* **WHAT TO WORK ON**
I need the entries printed again word for word, without the images.

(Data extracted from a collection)
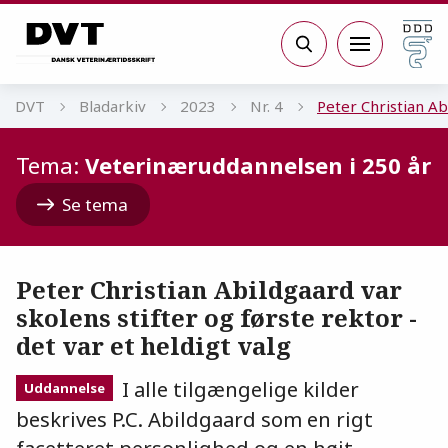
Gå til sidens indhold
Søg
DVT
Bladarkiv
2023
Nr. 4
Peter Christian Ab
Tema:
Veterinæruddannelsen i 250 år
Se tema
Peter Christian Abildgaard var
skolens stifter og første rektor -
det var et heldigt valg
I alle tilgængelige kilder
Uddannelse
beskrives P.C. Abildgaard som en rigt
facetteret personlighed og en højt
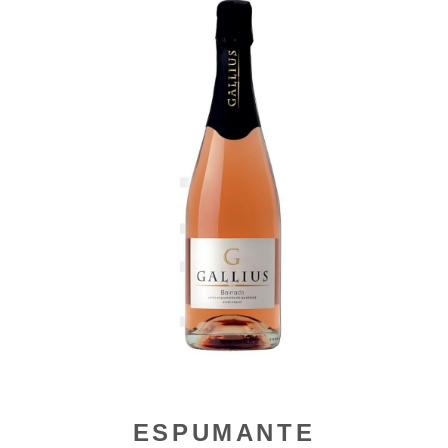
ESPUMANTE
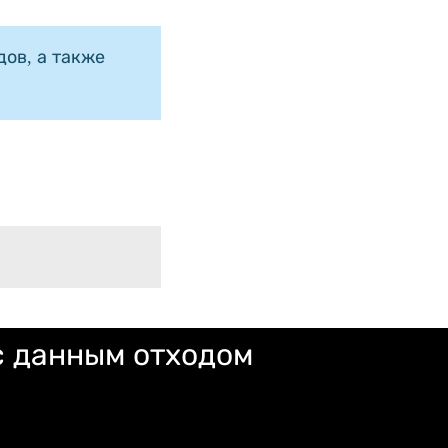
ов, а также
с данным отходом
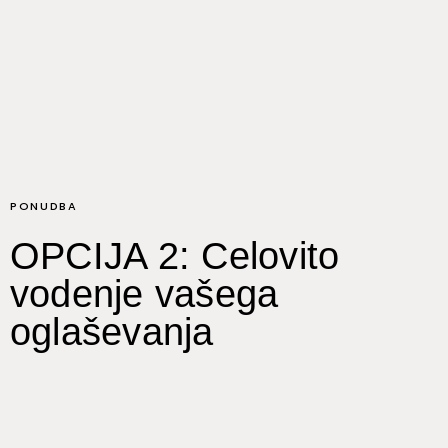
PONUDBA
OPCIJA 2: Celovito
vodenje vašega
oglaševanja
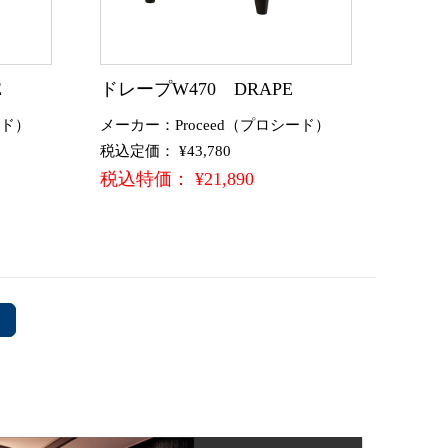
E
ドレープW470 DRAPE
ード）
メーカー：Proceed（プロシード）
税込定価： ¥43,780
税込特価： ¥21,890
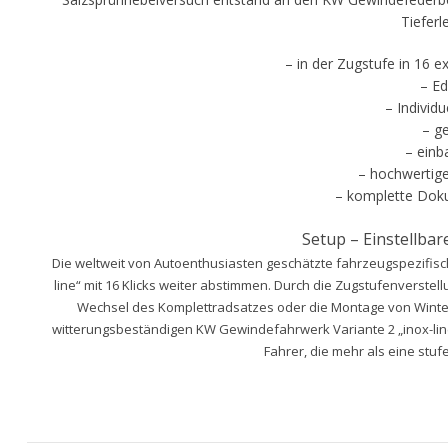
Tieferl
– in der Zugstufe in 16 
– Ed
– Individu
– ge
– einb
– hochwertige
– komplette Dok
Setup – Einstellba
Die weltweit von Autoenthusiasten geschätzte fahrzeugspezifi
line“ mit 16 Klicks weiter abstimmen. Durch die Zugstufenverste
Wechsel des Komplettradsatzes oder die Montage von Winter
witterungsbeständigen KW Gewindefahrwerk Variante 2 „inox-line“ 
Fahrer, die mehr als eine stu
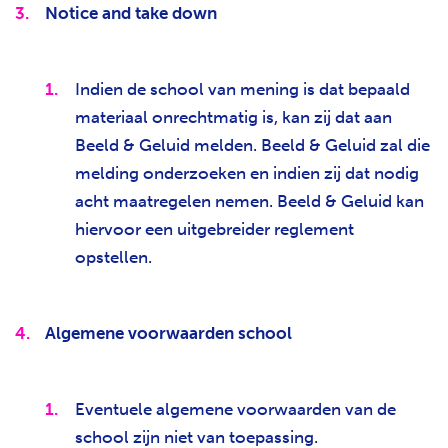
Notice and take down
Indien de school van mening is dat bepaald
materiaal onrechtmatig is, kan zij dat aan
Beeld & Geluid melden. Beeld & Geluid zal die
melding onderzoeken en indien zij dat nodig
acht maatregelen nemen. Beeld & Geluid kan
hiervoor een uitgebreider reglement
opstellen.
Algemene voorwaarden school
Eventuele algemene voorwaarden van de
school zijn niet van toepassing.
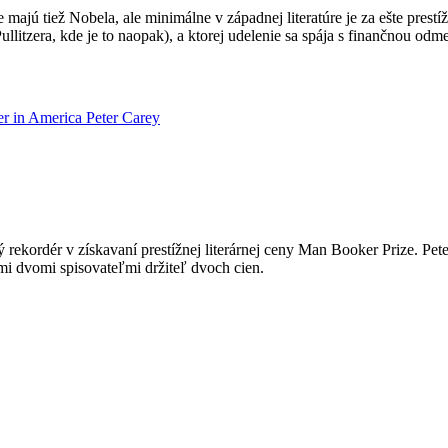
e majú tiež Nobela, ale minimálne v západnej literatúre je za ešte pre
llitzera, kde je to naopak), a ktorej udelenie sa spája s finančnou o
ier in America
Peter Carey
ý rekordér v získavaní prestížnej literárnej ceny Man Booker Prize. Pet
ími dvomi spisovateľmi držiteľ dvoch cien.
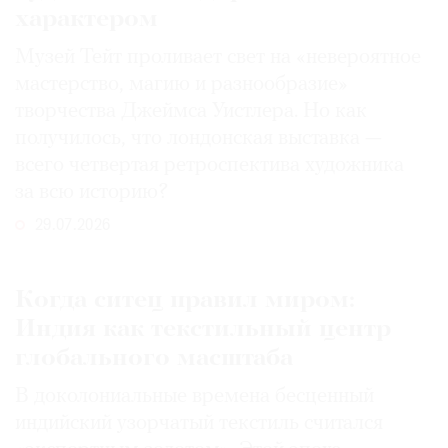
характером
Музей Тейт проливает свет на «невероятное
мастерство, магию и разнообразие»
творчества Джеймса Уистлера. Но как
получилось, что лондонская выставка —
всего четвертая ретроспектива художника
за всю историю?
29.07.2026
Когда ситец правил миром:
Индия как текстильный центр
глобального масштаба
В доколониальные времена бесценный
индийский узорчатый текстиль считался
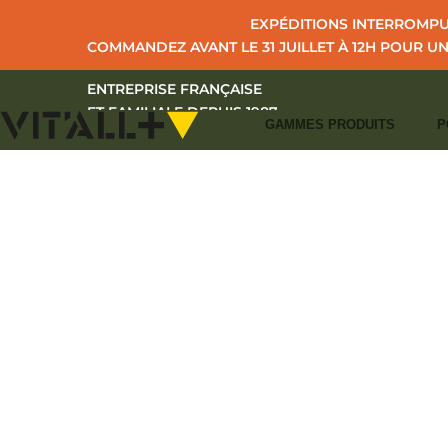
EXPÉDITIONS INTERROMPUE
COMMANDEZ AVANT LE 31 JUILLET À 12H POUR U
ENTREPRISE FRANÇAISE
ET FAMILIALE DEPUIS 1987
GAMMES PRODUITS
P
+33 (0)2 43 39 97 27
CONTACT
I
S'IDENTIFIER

* **REPLY**
Gå til sidens indhold
Søg
DVT
Bladarkiv
2023
Nr. 4
Peter Christian Ab
Tema:
Veterinæruddannelsen i 250 år
Se tema
Peter Christian Abildgaard var
skolens stifter og første rektor -
det var et heldigt valg
I alle tilgængelige kilder
Uddannelse
beskrives P.C. Abildgaard som en rigt
facetteret personlighed og en højt
ESPUMANTE
ов, а также
с данным отходом
PONUDBA
OPCIJA 2: Celovito
vodenje vašega
oglaševanja
E
ドレープW470 DRAPE
ード）
メーカー：Proceed（プロシード）
税込定価： ¥43,780
税込特価： ¥21,890
Tieferl
– in der Zugstufe in 16 
– Ed
– Individu
– ge
– einb
– hochwertige
– komplette Dok
Setup – Einstellba
Die weltweit von Autoenthusiasten geschätzte fahrzeugspezifi
line“ mit 16 Klicks weiter abstimmen. Durch die Zugstufenverste
Wechsel des Komplettradsatzes oder die Montage von Winter
witterungsbeständigen KW Gewindefahrwerk Variante 2 „inox-line“ 
Fahrer, die mehr als eine stu
Notice and take down
Indien de school van mening is dat bepaald
materiaal onrechtmatig is, kan zij dat aan
Beeld & Geluid melden. Beeld & Geluid zal die
melding onderzoeken en indien zij dat nodig
acht maatregelen nemen. Beeld & Geluid kan
hiervoor een uitgebreider reglement
opstellen.
Algemene voorwaarden school
Eventuele algemene voorwaarden van de
school zijn niet van toepassing.
e majú tiež Nobela, ale minimálne v západnej literatúre je za ešte pre
llitzera, kde je to naopak), a ktorej udelenie sa spája s finančnou o
ier in America
Peter Carey
ý rekordér v získavaní prestížnej literárnej ceny Man Booker Prize. Pet
ími dvomi spisovateľmi držiteľ dvoch cien.
характером
Музей Тейт проливает свет на «невероятное
мастерство, магию и разнообразие»
творчества Джеймса Уистлера. Но как
получилось, что лондонская выставка —
всего четвертая ретроспектива художника
за всю историю?
29.07.2026
Когда ситец правил миром:
Индия как текстильный центр
глобального масштаба
В доколониальные времена бесценный
индийский узорчатый текстиль считался
EXPÉDITIONS INTERROMPUE
COMMANDEZ AVANT LE 31 JUILLET À 12H POUR U
ENTREPRISE FRANÇAISE
ET FAMILIALE DEPUIS 1987
GAMMES PRODUITS
P
+33 (0)2 43 39 97 27
CONTACT
I
S'IDENTIFIER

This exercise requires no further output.